> _Dataset excerpt_:
• • • • •

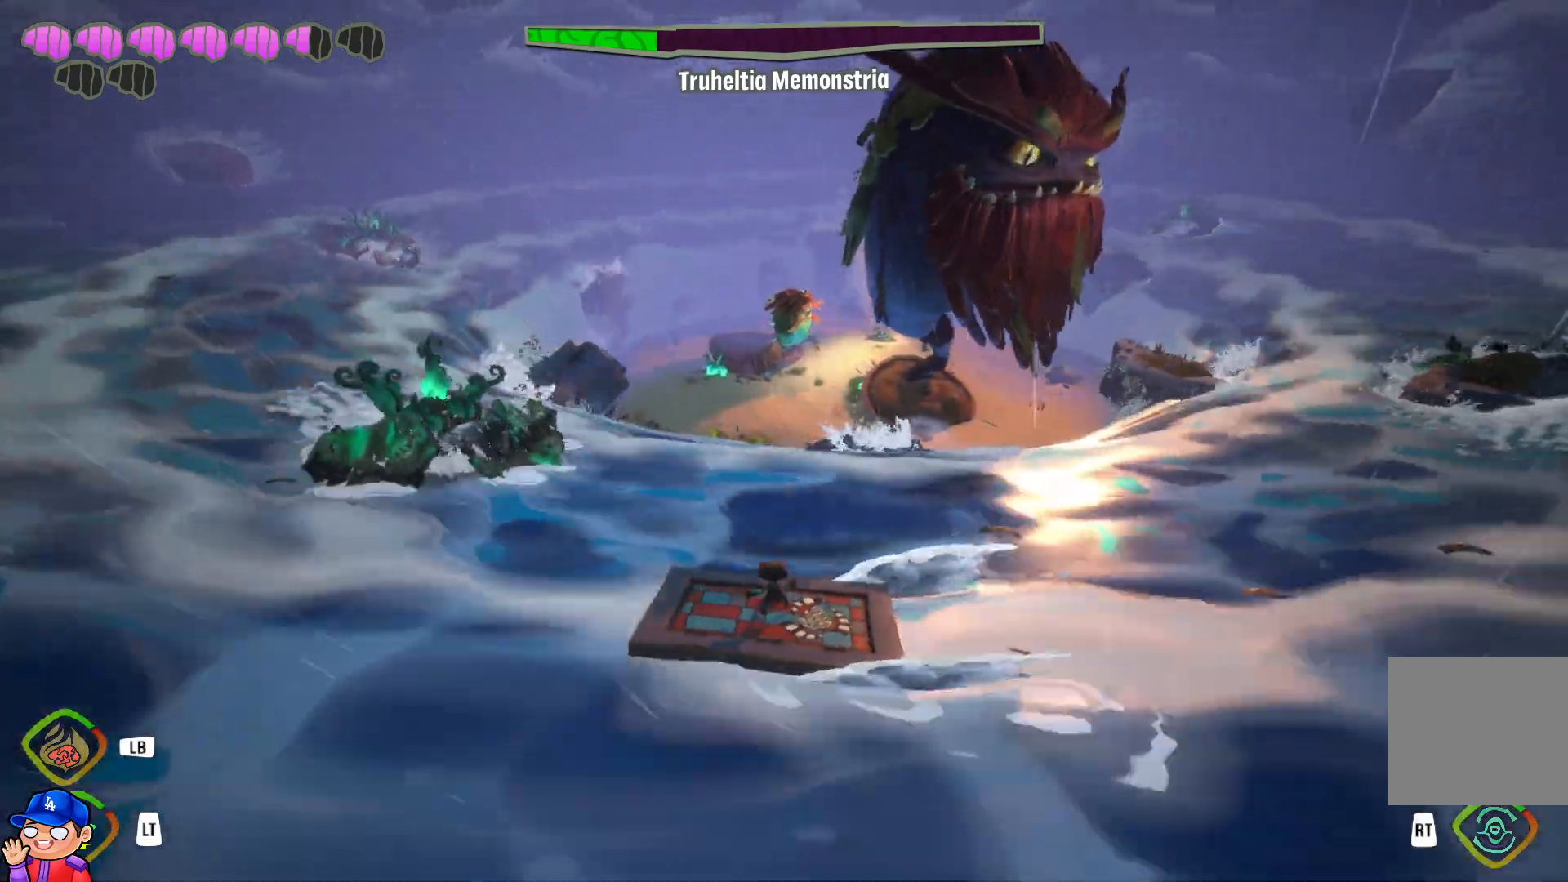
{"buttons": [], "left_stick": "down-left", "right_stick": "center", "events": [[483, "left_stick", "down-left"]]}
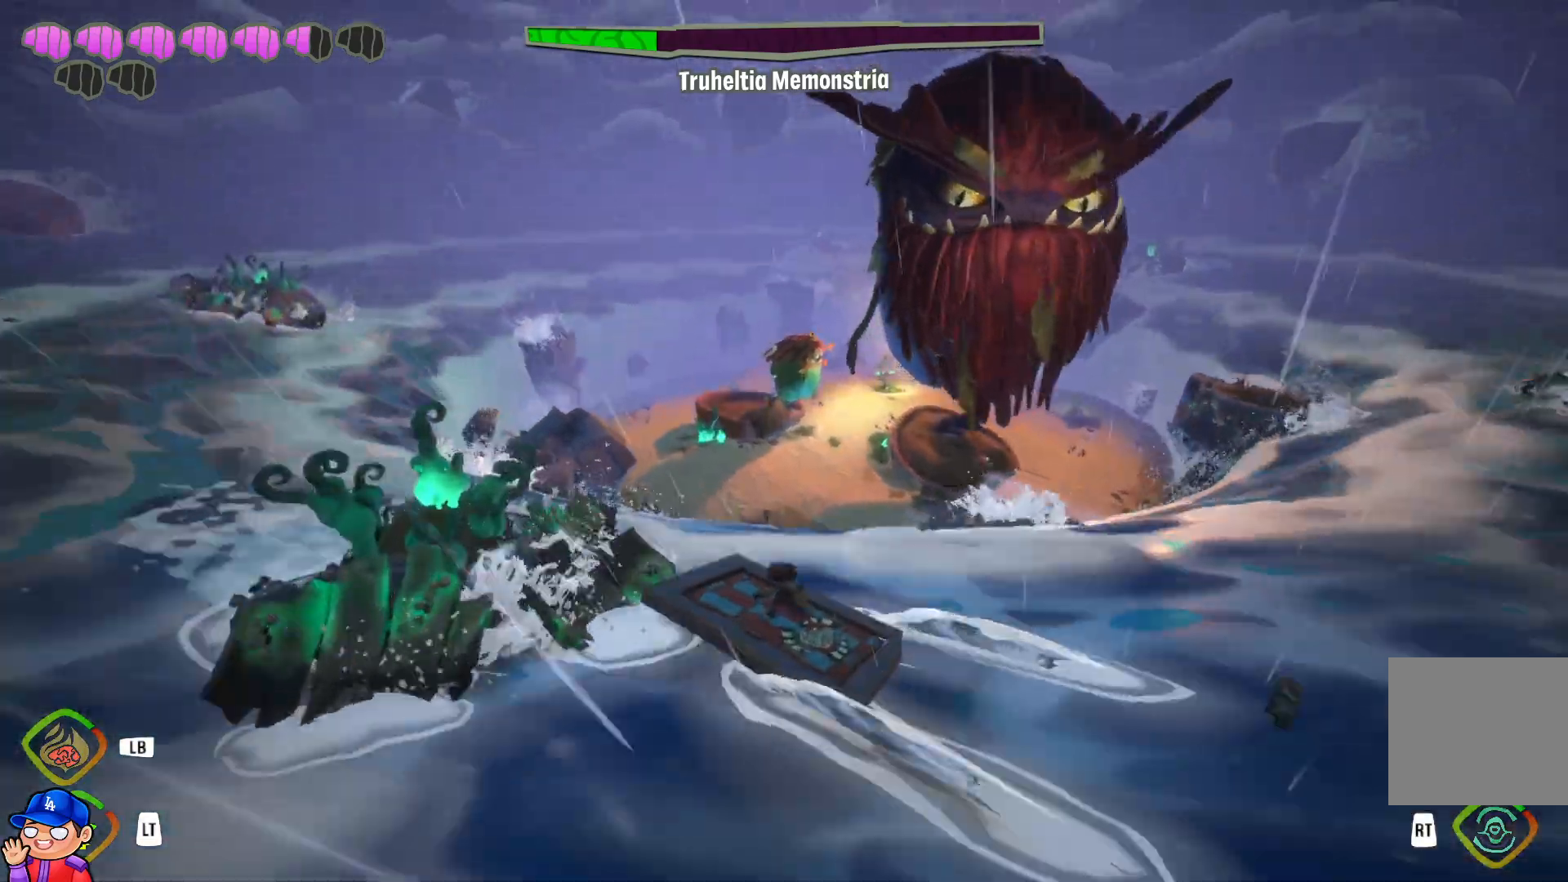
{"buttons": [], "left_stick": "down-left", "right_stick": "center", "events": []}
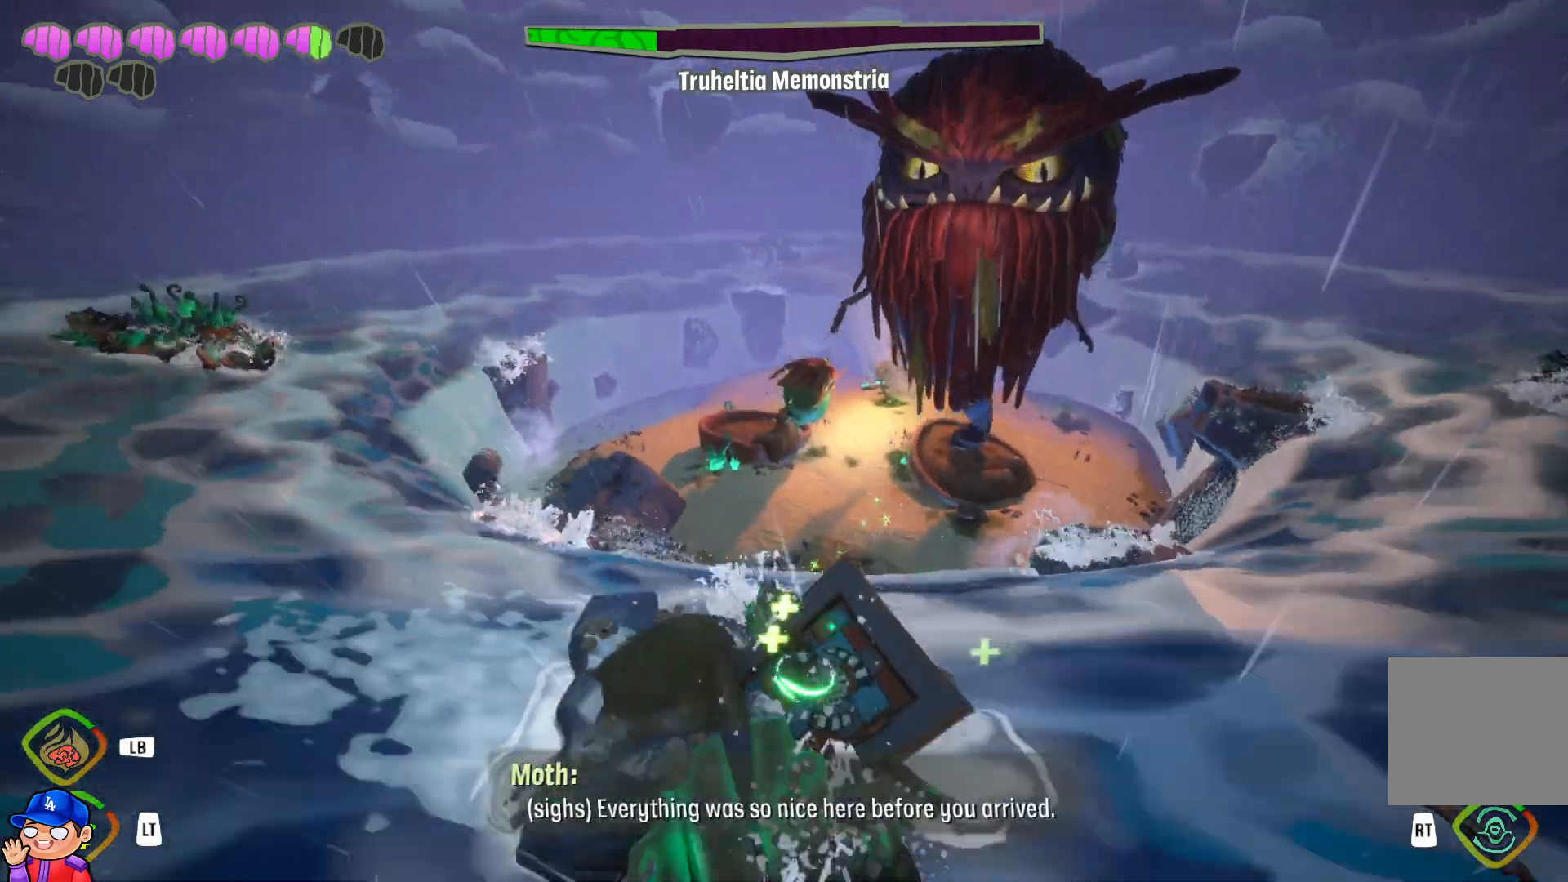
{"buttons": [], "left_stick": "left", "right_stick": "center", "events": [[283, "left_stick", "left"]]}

• • • • •

> _Task instructions_:
Leave every image out when you return the material above word for word.

> _Response to the exercise_:
{"buttons": [], "left_stick": "down-left", "right_stick": "center", "events": [[483, "left_stick", "down-left"]]}
{"buttons": [], "left_stick": "down-left", "right_stick": "center", "events": []}
{"buttons": [], "left_stick": "left", "right_stick": "center", "events": [[283, "left_stick", "left"]]}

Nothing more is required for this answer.